Buffy the Vampire Slayer belongs to Mutant Enemy and the fertile mind of Joss Whedon
So this was where evil mayors lived.
Faith stared at Mayor Wilkins' house. She hadn't known what to expect when she had found his invitation in her apartment's mailbox. An actual invitation on stiff white paper and that gold braid stuff around the edges. Never even got a cheap-ass Hallmark birthday card before. What she had imagined was some big mansion with a wrought-iron fence topped with spikes right out of the Addams Family. Guy had to be crazy rich, right? Only, the address turned out to be in a quiet neighborhood that looked to be one of the older ones in town. The house beyond the actual white picket fence and lawn was a--what do they call them?--Victorian like the other ones in these streets shaded by tall trees. Larger than that bitch Buffy's place, but not huge . Painted a warm green, Mayor Wilkins' was a collection of gables and round towers with a double-decker porch and second-floor balcony that ran around two sides of the house.
It even had a freaking porch swing.
Faith glanced around, nervous. The dress had been a mistake. Coming over in her usual leathers, denims, and boots hadn't seemed right. She had dug out an outfit from the girly clothes the Mayor had given her. The ones she had shoved in the back of her closet, instead of throwing them out. She had chosen a canary-yellow sundress that went down to her knees and flat sandals, with a tortoiseshell barrette holding her hair back in a ponytail. Weird wearing it--pants at least were more like armor. Any guy could yank up the hem on a skirt. No control. Still, he was the boss. Might get a thrill--not that kind of thrill--of her being all sweet and light. But out here in this respectable nabe, it was like anyone looking out would see some teenage pro coming to give the Mayor a game of Daddy Dearest. Faith added a little slayer speed to her walk up the brick-paved path. She didn't stray off it, even though the lawn made her want to curl her toes in the lush grass. The doorbell ding-donged with a cheery ring.
"Faith, so glad you could come!" Mayor Wilkins was casual--for him. Shirt sleeves rolled up and slacks instead of suit pants. Tie was still knotted at his collar. "And you look as pretty as a picture."
"Thought you'd like it, sir," she replied, shyly adjusting the straps of her dress.
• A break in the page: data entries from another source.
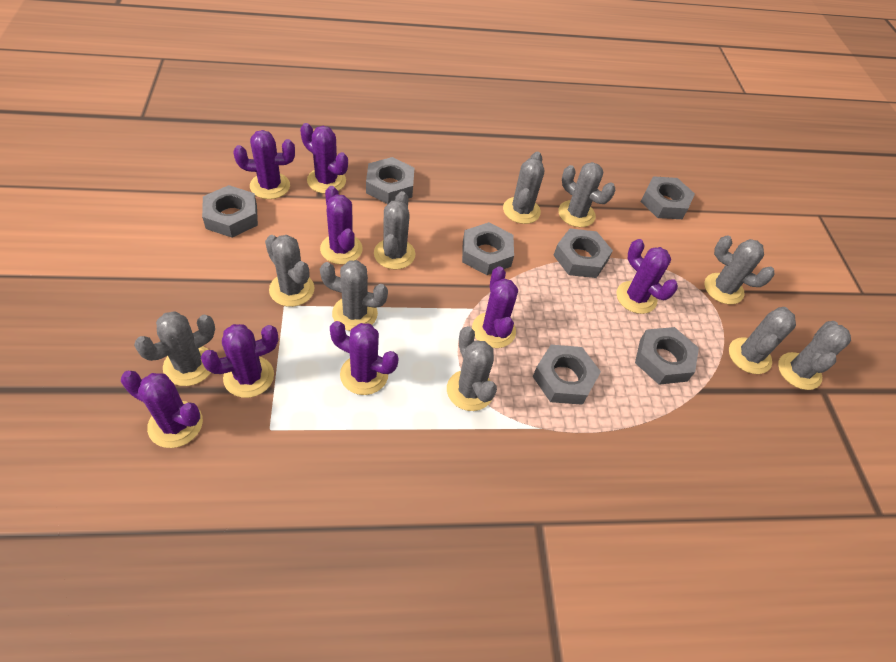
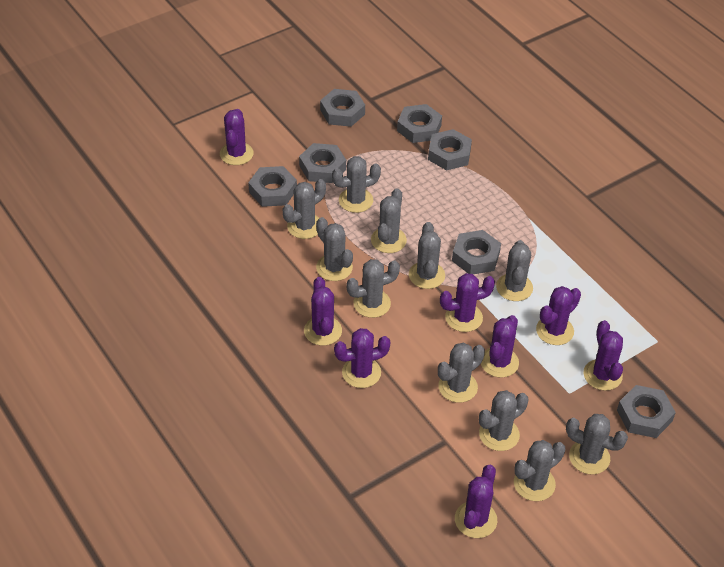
grey cactus: [134,311,215,386] [265,235,314,307] [320,260,388,331] [374,191,415,270] [447,326,497,411] [503,151,544,224] [558,162,615,227] [704,235,774,304] [729,307,796,374] [778,321,851,390] = 10 -> [282,179,326,239] [316,217,353,281] [332,156,381,213] [346,259,400,318] [371,188,407,253] [409,222,445,289] [438,343,485,403] [479,390,528,451] [496,240,533,301] [514,440,565,501] [566,414,628,474] = 11

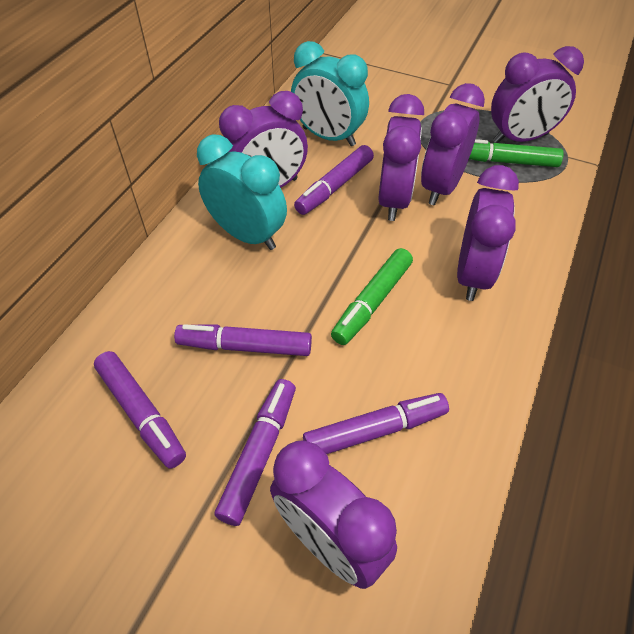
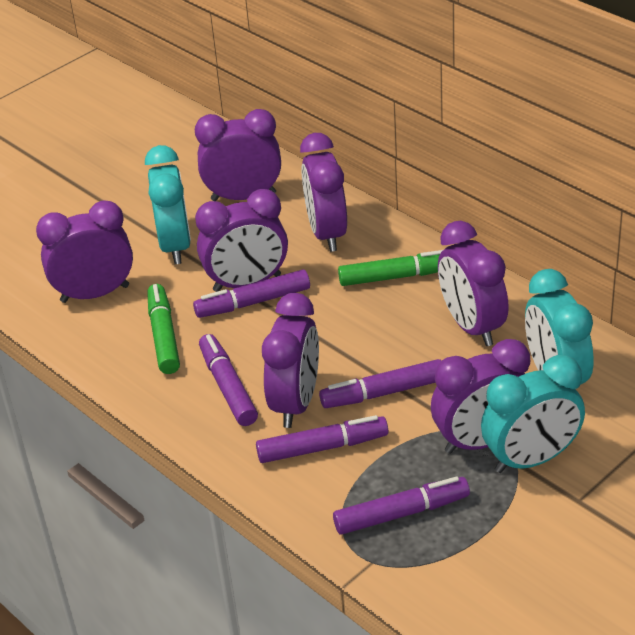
purple clock: [219,91,308,188] [270,440,397,589] [378,94,424,221] [421,83,485,205] [457,165,519,301] [491,46,584,143] = 6 -> [36,201,133,303] [195,109,281,201] [195,189,288,292] [262,293,319,428] [300,133,347,252] [431,339,530,454] [438,221,509,346] = 7
turquoise clock: [197,134,287,250] [291,41,369,146] = 2 -> [145,145,191,264] [481,355,585,473] [525,269,594,385] = 3

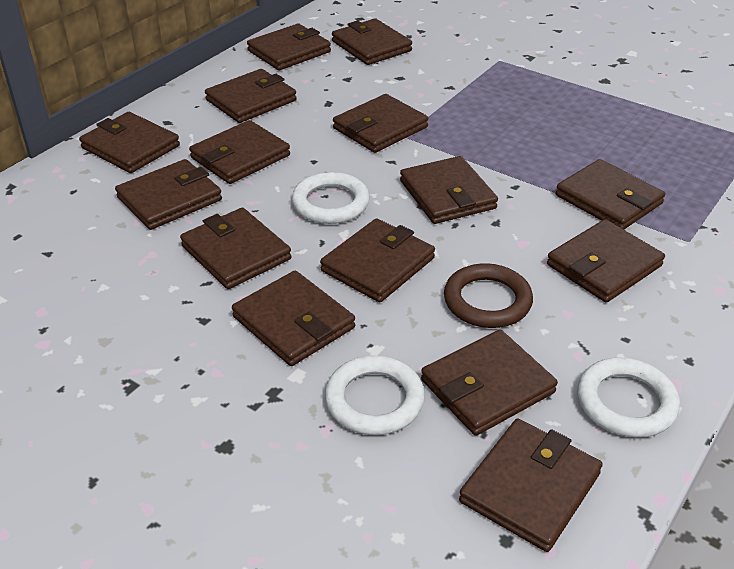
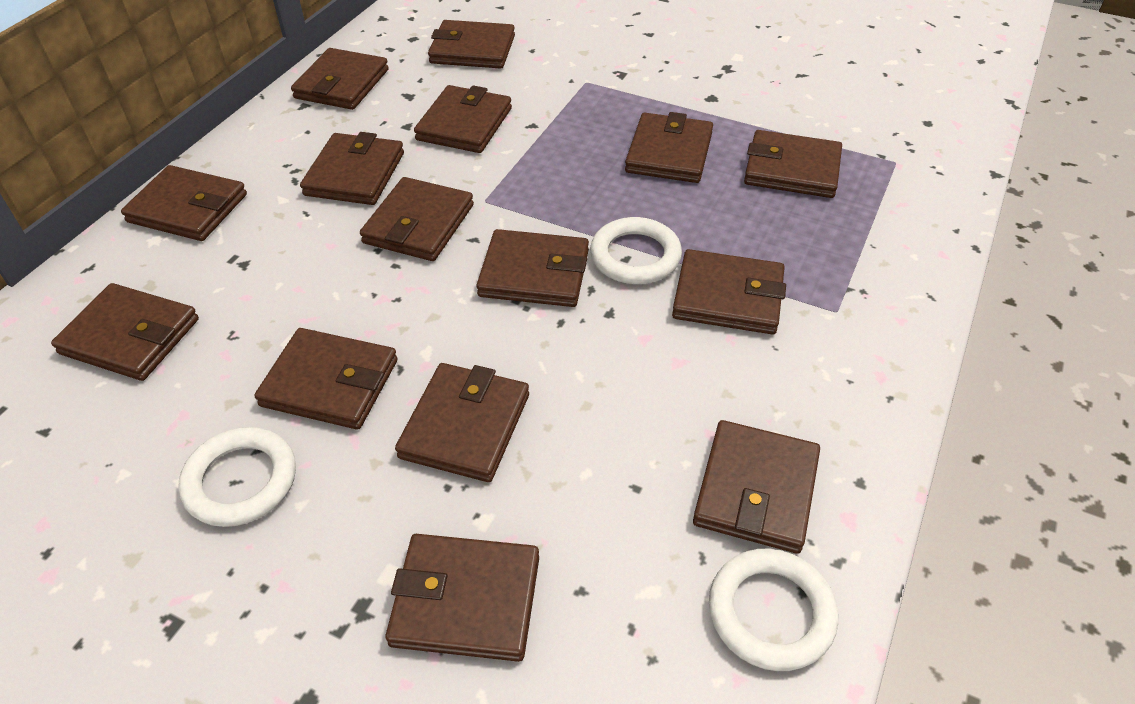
brown ring: [444,263,533,328] = 1 -> none = 0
"Golly, no need to be formal," Mayor Wilkins said, stepping aside in the way smart Sunnydalers invited people into their homes. "You're a guest now. Call me Rich."
"Yeah, the other way might be weird," Faith said.
"Kids these days. Always seeing the naughty in innocent words. Can't even say gay anymore." Mayor Wilkins' face clouded over. "Oh, darn. I'm sorry about this, Faith, but I need you to do an errand."
"What--" Faith accepted the crossbow he handed her. That kind of errand. She followed the finger he pointed to-- "You want me to grease a squirrel?"
"It is digging up my lawn." Mayor Wilkins pronounced the rodent's sentence as if he was ordering a crucifixion. Caught, the squirrel foraging for buried nuts cringed.
"You're the boss," Faith said with a shrug.
"Thank you." Wilkins fetched the late squirrel impaled on the quarrel. He brushed the grass he had stepped on back into smoothness. "The way a man cares for his lawn tells you everything about him. Somebody lazy enough to let pests and weeds take hold is lazy in other things."
"Want me to dump it in the garbage?" Faith asked.
"Squirrels are pretty good eating." The Mayor studied the late squirrel like it was a steak on special. "Back in my time, squirrels in the larder and a nice fat buck were all a family needed to get through a winter. I was a right devil with a slingshot."
"Guess they didn't have Mickey D's then." Yuck. Eating squirrels? Never saw the Mayor as a hick.
"Nasty stuff, full of grease and preservatives. Awful for the complexion." Wilkins tossed the squirrel back onto the lawn. "Besides, this one is a little too scrawny for a decent meal."
Faith gulped when the grass curled back and...absorbed the dead tree rat. She hoped the burp after was from her imagination.
Man did not fuck around when he posted those KEEP OFF THE GRASS signs.
"Wouldn't want to spoil your appetite." Wilkins clapped his hands together. "Now, who wants some iced tea and pie?"